There is, I think, a general sense amongst people my age and younger, or at least those with whom I most identify [i.e., you lot], that we have been sold a false bill of goods about the world. The American Dream, in all its insipid non-American forms, too, as it were, is lost on us. We are apt to continue our flight from the reigning regimes of normalcy—for we in the commodified West this includes suburbia, 2.5-kids and lifelong spouse, green grass of home, a career, etc. It’s not that we’re against structures of power or authority, as some imagine, but rather the false promises that have tended to attend thereto. We’re not so much opposed to rituals as we are rigidity. The point is not some hell-bent anarchist do-as-you-please, fuck-fest in the fields of a free concert (though that is occasionally nice), but an improvisational experimentation that is not about patting itself on the back for being so free-thinking and cool, but one that is actually in the service of creating a moment (if nothing else), a glimpse, of something better, or, barring that, something that matters, or, as much as it it sounds like beatnik sentiment, something true. I returned to the church, the UCC in particular, because I think it has the potential (the will, now that’s a different issue) to enact (or, for some older congregations twenty years from closing up shop, let’s be realistic, be a patron to) the creation of these moments & glimpses.

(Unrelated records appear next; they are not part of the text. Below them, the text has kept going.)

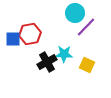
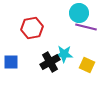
cyan circle: moved 4 px right
purple line: rotated 60 degrees clockwise
red hexagon: moved 2 px right, 6 px up
blue square: moved 2 px left, 23 px down
black cross: moved 3 px right
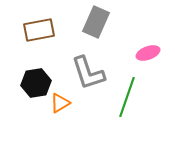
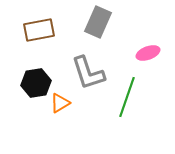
gray rectangle: moved 2 px right
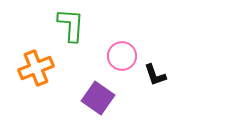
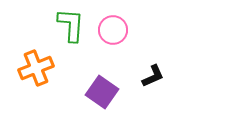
pink circle: moved 9 px left, 26 px up
black L-shape: moved 2 px left, 1 px down; rotated 95 degrees counterclockwise
purple square: moved 4 px right, 6 px up
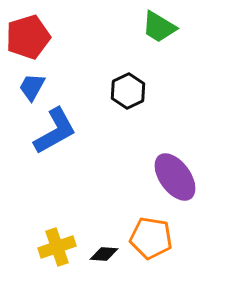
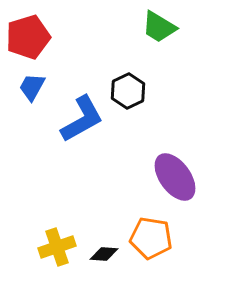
blue L-shape: moved 27 px right, 12 px up
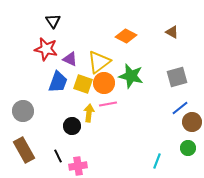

We are on a political & ecological precipice point. On their current trajectory of both, I don’t see a bright future for either the UCC/Mainline Protestantism or the world in general. Nevertheless, interesting, profound, and maybe even revelatory things may still happen on the precipice. The language of the soul and soul-saving, the stuff of conservative religion and the seasoning of a good many other, is most helpful before & after the proverbial “shit hits the fan”—but while it is hitting . . . well, isn’t this the time of so-called progressive religion? If we are not yet in this time, we are surely on the verge—or, barring that, even, we must believe ourselves to be if we are to have any impact on the world.
This is, I realize, an incredibly bleak, almost certainly unpreachable way to express the hope of progressive Christianity, but I do in fact see it as such. As sad as it is, in this our modern world, attention to that which matters may occur only when the possibility of attention at all is threatened.